Kepala BPBD Damkar Riau M Edy Afrizal melalui Kepala Bidang Kedaruratan Jim Gafur mengatakan, berdasarkan informasi BMKG, curah hujan di Riau pada Februari mulai menurun, terutama di wilayah pesisir. Kondisi tersebut dinilai berpotensi memperparah kebakaran.
Selain TMC, BPBD juga akan mengusulkan bantuan helikopter water bombing dan helikopter patroli. Bantuan tersebut dibutuhkan untuk menjangkau titik api yang sulit diakses oleh tim darat serta memperkuat pemantauan wilayah rawan kebakaran.
Namun, pengajuan bantuan ke pemerintah pusat masih menunggu penetapan status siaga darurat kebakaran hutan dan lahan. Penetapan tersebut harus diawali dari kabupaten dan kota sebelum ditingkatkan ke tingkat provinsi.

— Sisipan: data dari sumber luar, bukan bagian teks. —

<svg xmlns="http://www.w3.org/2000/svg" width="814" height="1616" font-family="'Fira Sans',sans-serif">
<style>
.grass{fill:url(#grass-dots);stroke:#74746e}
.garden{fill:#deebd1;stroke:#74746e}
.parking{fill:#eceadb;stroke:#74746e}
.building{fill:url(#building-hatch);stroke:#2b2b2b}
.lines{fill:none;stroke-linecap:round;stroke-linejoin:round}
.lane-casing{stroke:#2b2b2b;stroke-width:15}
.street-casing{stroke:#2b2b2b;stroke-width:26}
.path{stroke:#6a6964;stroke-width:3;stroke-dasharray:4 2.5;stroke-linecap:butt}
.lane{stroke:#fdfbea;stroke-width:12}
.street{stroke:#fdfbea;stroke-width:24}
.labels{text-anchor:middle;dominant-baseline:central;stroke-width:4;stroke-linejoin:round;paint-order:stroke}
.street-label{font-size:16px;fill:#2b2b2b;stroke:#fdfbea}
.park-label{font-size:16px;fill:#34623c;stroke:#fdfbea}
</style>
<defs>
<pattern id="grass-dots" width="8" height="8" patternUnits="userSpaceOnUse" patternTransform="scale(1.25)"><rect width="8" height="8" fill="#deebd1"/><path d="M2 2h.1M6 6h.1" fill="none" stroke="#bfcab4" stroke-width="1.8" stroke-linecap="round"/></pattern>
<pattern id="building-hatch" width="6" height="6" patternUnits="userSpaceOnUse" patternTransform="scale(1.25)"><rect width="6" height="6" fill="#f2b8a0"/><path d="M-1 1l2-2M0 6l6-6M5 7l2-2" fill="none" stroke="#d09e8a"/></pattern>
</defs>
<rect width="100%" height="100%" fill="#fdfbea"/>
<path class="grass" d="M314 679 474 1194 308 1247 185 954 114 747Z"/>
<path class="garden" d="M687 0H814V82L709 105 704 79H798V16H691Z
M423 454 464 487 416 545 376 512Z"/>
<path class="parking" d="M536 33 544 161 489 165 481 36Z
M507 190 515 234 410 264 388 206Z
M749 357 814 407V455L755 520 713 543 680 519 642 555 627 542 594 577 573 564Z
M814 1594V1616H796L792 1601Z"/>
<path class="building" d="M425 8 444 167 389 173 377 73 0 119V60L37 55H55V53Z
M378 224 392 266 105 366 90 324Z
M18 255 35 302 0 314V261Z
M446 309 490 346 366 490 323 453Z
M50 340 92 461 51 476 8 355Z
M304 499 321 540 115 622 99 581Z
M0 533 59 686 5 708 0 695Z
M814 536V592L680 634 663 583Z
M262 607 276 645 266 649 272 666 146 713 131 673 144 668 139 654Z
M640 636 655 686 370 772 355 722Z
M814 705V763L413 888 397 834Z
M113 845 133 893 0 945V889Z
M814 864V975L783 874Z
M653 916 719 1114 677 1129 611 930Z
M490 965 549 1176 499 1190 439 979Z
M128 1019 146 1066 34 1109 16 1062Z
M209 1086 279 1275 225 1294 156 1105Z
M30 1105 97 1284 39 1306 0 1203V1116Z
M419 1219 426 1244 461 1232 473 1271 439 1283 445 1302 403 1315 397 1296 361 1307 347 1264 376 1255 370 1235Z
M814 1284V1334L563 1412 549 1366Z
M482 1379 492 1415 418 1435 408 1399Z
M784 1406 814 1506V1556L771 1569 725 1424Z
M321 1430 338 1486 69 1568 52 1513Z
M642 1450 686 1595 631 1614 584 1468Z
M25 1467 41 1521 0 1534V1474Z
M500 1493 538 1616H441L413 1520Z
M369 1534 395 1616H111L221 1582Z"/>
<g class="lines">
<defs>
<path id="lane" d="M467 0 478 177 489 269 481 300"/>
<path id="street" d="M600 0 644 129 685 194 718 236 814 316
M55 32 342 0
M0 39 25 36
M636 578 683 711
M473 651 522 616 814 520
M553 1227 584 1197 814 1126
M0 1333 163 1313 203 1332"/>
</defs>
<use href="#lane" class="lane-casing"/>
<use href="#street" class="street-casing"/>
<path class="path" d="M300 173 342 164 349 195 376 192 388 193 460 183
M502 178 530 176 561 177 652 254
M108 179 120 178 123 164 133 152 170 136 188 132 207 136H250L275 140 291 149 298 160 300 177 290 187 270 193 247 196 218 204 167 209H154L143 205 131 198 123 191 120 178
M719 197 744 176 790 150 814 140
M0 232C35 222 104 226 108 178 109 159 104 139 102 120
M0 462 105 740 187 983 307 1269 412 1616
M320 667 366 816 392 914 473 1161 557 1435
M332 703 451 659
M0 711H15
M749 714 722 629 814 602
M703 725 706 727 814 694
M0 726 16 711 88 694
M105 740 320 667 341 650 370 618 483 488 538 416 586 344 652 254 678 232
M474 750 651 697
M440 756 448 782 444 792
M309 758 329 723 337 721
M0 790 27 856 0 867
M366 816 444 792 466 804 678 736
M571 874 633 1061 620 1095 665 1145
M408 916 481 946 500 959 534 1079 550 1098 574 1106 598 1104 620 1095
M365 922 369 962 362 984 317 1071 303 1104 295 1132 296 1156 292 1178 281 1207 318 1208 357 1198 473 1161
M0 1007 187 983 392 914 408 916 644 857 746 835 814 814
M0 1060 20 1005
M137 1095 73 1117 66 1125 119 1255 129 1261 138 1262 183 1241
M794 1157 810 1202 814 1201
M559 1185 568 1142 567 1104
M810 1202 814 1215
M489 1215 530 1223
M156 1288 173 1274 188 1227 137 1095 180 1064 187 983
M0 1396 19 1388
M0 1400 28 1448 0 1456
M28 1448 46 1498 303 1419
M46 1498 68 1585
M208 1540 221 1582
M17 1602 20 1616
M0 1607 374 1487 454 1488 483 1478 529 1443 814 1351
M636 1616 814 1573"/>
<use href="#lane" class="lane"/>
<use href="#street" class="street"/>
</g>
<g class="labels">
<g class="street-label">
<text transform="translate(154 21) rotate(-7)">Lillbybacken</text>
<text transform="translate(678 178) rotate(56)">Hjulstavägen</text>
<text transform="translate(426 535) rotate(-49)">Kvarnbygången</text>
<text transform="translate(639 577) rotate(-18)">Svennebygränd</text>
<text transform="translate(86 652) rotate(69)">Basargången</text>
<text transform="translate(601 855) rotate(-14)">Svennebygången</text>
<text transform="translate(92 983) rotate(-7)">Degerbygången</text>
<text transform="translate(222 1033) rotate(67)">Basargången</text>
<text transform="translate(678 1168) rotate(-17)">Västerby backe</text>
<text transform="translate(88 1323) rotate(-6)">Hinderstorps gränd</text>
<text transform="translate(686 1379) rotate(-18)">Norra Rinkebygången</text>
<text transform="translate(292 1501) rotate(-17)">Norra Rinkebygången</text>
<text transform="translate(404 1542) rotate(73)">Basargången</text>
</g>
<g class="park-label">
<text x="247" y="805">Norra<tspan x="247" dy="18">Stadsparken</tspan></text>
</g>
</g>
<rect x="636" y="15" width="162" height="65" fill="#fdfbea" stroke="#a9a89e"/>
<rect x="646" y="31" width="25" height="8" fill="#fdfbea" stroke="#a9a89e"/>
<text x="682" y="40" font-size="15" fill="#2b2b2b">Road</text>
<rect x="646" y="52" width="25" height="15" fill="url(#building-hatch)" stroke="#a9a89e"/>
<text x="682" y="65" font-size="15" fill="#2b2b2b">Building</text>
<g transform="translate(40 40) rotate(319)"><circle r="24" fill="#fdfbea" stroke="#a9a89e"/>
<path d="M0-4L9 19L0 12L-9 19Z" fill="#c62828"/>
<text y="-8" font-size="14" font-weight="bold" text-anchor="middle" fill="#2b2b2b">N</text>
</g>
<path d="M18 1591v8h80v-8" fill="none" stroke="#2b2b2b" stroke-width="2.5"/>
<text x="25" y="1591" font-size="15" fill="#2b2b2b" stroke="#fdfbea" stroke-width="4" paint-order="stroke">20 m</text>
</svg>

Hingga saat ini, kebakaran hutan dan lahan masih dilaporkan terjadi di lima daerah, yakni Kabupaten Bengkalis, Kepulauan Meranti, Siak, Pelalawan, dan Kota Dumai. Seluruh lokasi kebakaran masih dalam proses pemadaman dan pendinginan dengan dukungan tim gabungan serta pihak swasta.